Stored data entries:

== Segment start ==

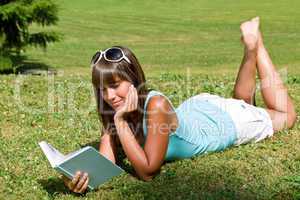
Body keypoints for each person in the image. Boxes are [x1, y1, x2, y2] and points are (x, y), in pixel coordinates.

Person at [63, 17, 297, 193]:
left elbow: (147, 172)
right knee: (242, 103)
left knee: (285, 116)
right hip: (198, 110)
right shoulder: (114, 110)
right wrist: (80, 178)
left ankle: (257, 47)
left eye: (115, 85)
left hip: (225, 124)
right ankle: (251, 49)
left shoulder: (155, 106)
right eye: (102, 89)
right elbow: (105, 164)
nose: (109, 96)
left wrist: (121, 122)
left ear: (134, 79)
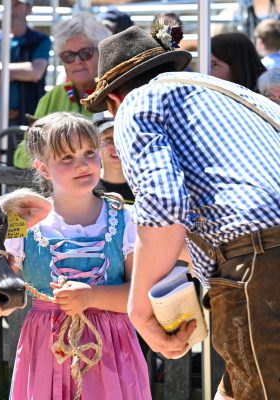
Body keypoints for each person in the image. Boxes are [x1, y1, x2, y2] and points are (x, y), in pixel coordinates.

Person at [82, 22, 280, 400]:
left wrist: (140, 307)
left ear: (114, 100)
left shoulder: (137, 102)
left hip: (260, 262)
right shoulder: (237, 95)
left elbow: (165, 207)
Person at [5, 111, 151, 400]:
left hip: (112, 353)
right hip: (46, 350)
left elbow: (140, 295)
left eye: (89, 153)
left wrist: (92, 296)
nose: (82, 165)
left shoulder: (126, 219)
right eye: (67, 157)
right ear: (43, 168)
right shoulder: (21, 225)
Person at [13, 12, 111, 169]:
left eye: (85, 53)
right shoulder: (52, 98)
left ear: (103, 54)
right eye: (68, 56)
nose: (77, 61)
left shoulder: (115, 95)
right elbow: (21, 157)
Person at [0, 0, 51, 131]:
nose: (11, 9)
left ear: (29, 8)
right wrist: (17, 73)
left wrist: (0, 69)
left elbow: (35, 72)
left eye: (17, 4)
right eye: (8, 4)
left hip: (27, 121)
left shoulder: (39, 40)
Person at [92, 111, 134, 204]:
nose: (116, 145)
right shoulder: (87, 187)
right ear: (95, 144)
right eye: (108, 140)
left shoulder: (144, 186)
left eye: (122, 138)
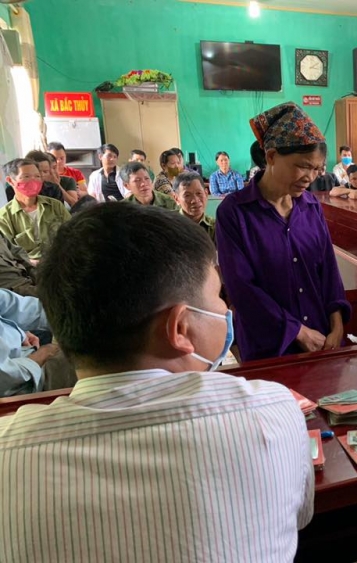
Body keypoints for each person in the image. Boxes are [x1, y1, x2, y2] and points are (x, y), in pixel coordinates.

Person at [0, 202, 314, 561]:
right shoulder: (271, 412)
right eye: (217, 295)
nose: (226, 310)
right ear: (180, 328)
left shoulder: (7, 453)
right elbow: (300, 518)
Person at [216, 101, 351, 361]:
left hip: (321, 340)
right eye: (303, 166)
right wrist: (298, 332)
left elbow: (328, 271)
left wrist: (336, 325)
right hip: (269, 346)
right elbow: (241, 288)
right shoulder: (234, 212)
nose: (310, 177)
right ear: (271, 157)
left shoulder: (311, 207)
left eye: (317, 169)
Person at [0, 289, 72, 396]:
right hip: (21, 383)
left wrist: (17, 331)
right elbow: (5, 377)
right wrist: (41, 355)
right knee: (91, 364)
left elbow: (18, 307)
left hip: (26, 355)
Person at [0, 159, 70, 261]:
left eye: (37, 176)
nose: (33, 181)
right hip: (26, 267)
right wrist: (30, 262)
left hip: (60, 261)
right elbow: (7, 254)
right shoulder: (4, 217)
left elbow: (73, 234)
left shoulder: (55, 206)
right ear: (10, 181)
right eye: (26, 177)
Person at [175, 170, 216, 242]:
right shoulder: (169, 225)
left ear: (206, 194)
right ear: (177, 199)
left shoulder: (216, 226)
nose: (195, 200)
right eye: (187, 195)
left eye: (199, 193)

== Segment end ==
== Segment start ==

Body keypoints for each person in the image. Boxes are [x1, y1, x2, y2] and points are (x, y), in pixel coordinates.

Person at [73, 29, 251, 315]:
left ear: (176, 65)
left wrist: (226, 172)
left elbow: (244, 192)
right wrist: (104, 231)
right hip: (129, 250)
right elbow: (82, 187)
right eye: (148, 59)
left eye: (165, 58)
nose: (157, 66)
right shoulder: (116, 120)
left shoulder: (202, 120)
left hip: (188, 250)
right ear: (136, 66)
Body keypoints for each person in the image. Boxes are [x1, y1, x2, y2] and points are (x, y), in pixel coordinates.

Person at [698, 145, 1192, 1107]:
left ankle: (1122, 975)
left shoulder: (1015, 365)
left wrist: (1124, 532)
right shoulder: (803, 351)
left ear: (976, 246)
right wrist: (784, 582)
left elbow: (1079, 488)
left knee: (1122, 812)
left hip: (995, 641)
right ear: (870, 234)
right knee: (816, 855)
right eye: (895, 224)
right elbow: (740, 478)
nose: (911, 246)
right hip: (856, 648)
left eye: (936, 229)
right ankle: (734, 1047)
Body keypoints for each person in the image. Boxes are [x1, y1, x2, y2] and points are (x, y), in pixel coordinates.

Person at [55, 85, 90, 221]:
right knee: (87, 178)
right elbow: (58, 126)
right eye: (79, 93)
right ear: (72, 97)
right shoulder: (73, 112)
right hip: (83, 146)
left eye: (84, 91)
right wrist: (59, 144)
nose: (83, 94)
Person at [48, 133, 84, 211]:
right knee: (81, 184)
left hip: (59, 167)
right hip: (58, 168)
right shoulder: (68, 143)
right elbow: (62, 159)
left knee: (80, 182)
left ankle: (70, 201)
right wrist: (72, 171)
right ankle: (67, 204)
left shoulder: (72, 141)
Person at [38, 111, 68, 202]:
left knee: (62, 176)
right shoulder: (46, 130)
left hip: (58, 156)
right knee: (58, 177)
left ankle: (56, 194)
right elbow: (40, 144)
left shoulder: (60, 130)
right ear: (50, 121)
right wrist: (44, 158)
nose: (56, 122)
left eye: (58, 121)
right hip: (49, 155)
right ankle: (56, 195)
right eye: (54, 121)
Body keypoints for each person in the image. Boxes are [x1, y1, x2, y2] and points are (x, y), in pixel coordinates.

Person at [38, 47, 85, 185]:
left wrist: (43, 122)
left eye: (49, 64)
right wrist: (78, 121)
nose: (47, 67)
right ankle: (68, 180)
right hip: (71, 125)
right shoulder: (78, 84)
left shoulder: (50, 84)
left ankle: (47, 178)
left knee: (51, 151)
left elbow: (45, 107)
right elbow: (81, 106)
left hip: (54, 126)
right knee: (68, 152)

== Segment end ==
== Segment start ==

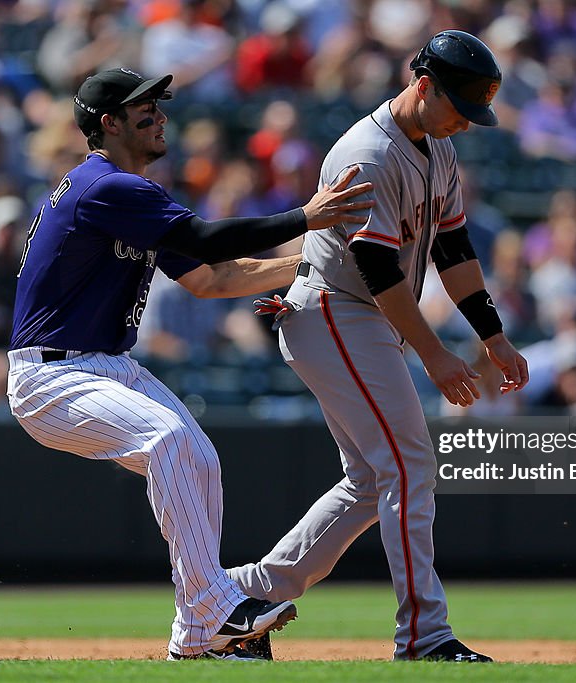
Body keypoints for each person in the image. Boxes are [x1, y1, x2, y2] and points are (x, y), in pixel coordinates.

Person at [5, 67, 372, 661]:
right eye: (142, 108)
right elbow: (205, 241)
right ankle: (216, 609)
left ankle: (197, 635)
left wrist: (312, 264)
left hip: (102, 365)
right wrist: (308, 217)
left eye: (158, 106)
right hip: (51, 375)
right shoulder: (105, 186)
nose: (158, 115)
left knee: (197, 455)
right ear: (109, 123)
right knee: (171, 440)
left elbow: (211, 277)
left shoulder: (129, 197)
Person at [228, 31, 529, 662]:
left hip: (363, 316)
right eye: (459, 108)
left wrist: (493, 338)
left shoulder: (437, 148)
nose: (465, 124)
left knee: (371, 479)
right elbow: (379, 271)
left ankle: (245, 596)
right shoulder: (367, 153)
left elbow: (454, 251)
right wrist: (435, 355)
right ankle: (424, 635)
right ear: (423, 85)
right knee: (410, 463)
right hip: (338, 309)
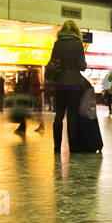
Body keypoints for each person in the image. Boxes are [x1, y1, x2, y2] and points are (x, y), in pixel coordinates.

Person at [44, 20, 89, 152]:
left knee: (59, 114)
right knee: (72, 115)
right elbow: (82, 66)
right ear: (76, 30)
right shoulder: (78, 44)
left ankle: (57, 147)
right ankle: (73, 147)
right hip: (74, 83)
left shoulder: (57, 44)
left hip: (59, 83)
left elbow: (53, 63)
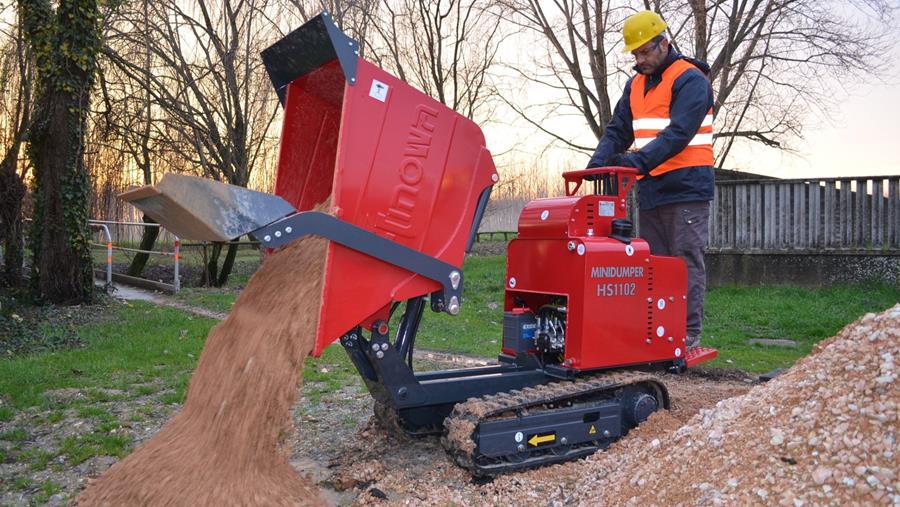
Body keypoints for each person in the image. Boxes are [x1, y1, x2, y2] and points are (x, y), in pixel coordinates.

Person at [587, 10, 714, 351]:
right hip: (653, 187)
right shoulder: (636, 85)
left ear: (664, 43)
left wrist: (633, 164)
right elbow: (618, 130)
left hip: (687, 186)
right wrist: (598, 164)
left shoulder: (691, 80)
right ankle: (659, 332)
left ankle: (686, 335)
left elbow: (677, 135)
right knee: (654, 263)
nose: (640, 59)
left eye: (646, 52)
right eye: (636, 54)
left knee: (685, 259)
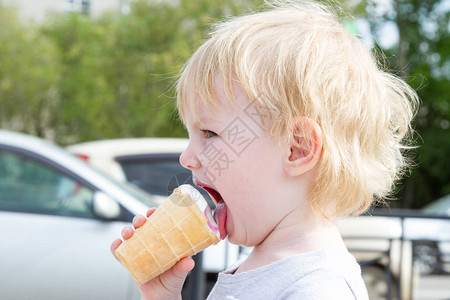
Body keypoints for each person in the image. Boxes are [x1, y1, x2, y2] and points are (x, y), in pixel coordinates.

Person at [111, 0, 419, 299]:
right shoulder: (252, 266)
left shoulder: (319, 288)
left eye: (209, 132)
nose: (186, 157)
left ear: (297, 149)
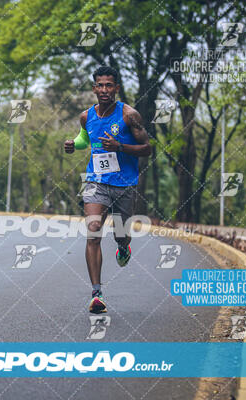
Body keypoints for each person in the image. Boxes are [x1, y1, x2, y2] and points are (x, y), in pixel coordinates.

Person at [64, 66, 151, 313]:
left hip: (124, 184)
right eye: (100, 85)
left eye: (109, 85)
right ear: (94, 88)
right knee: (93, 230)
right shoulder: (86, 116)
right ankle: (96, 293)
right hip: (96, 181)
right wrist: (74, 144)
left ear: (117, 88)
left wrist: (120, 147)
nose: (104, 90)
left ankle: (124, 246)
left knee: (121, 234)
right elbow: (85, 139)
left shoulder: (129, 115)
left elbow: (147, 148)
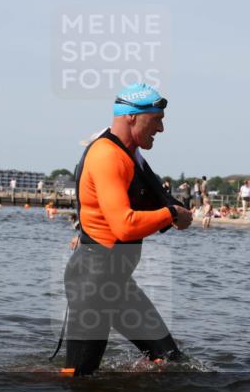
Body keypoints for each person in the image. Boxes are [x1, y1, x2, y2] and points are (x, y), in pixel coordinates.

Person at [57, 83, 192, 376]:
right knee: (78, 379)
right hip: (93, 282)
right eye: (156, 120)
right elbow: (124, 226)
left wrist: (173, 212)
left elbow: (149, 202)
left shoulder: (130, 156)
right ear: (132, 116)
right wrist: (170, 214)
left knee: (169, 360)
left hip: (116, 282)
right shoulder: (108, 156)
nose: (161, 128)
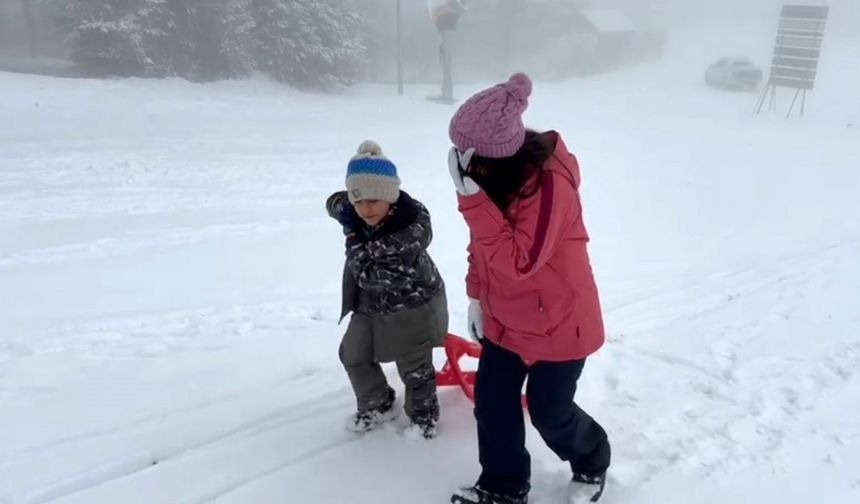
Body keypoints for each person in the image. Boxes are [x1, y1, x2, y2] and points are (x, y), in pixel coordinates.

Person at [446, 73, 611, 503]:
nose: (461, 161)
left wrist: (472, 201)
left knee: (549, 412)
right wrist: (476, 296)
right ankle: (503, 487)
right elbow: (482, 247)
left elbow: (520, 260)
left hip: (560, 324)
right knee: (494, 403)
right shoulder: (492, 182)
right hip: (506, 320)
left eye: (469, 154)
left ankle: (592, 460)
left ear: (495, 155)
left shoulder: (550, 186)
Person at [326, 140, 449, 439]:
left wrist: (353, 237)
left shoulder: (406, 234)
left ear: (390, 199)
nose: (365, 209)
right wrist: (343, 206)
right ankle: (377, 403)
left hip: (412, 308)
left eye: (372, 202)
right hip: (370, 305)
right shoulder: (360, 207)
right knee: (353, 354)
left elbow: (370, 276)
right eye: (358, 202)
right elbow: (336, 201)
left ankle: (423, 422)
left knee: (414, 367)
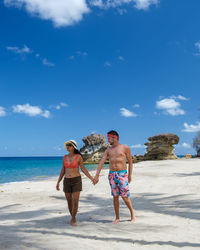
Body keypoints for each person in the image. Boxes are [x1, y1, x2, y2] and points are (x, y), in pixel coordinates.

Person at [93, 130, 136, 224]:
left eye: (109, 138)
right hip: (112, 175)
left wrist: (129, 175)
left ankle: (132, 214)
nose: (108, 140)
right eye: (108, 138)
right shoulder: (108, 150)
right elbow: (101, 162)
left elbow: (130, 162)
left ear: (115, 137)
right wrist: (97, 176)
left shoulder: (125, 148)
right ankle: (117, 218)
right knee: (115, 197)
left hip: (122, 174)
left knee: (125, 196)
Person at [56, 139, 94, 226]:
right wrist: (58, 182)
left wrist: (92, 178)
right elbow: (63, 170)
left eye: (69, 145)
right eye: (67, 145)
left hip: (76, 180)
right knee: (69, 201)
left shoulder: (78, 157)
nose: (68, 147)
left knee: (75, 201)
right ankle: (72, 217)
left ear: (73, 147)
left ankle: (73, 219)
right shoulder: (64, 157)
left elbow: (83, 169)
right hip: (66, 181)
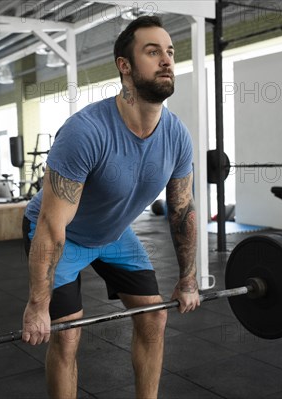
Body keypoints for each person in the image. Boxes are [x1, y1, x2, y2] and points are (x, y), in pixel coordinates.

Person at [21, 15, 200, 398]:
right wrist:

== Segment end ==

With the pictures omitted, restate word for word the lines above from the line that has "right shoulder: (367, 153)" up to and including the line that has "left elbow: (147, 148)", and no other lines.

◆ **Written answer**
right shoulder: (367, 153)
left elbow: (454, 251)
right wrist: (435, 355)
right ankle: (424, 635)
right ear: (423, 85)
right knee: (410, 463)
right hip: (338, 309)
Body keypoints for each person in the image. Boxes are [x1, y1, x2, y2] and points are (x, y), in pixel coordinates.

Person at [44, 20, 89, 152]:
left knee: (59, 114)
right knee: (72, 115)
right elbow: (82, 66)
right ear: (76, 30)
right shoulder: (78, 44)
left ankle: (57, 147)
right ankle: (73, 147)
right hip: (74, 83)
left shoulder: (57, 44)
left hip: (59, 83)
left elbow: (53, 63)
Body keypoints for each person in the image. Boxes are [x1, y1, x2, y2] and points are (x, y), in pixel coordinates.

Person at [587, 10, 714, 351]:
right hip: (653, 187)
right shoulder: (636, 85)
left ear: (664, 43)
left wrist: (633, 164)
right elbow: (618, 130)
left hip: (687, 186)
right wrist: (598, 164)
left shoulder: (691, 80)
right ankle: (659, 332)
left ankle: (686, 335)
left elbow: (677, 135)
right knee: (654, 263)
nose: (640, 59)
left eye: (646, 52)
right eye: (636, 54)
left knee: (685, 259)
Body keypoints for each person in the image. Boxes are [x1, y1, x2, y2] and points are (x, y), in pixel coordinates.

Person at [111, 0, 419, 299]:
right shoulder: (252, 266)
left shoulder: (319, 288)
left eye: (209, 132)
nose: (186, 157)
left ear: (297, 149)
Body keypoints for each person in the image. Boxes are [x1, y1, x2, y2] and points are (x, y), in pixel coordinates.

Person at [64, 66, 151, 313]:
left hip: (124, 184)
right eye: (100, 85)
left eye: (109, 85)
right ear: (94, 88)
right knee: (93, 230)
right shoulder: (86, 116)
right ankle: (96, 293)
right hip: (96, 181)
right wrist: (74, 144)
left ear: (117, 88)
left wrist: (120, 147)
nose: (104, 90)
left ankle: (124, 246)
left knee: (121, 234)
right elbow: (85, 139)
left shoulder: (129, 115)
left elbow: (147, 148)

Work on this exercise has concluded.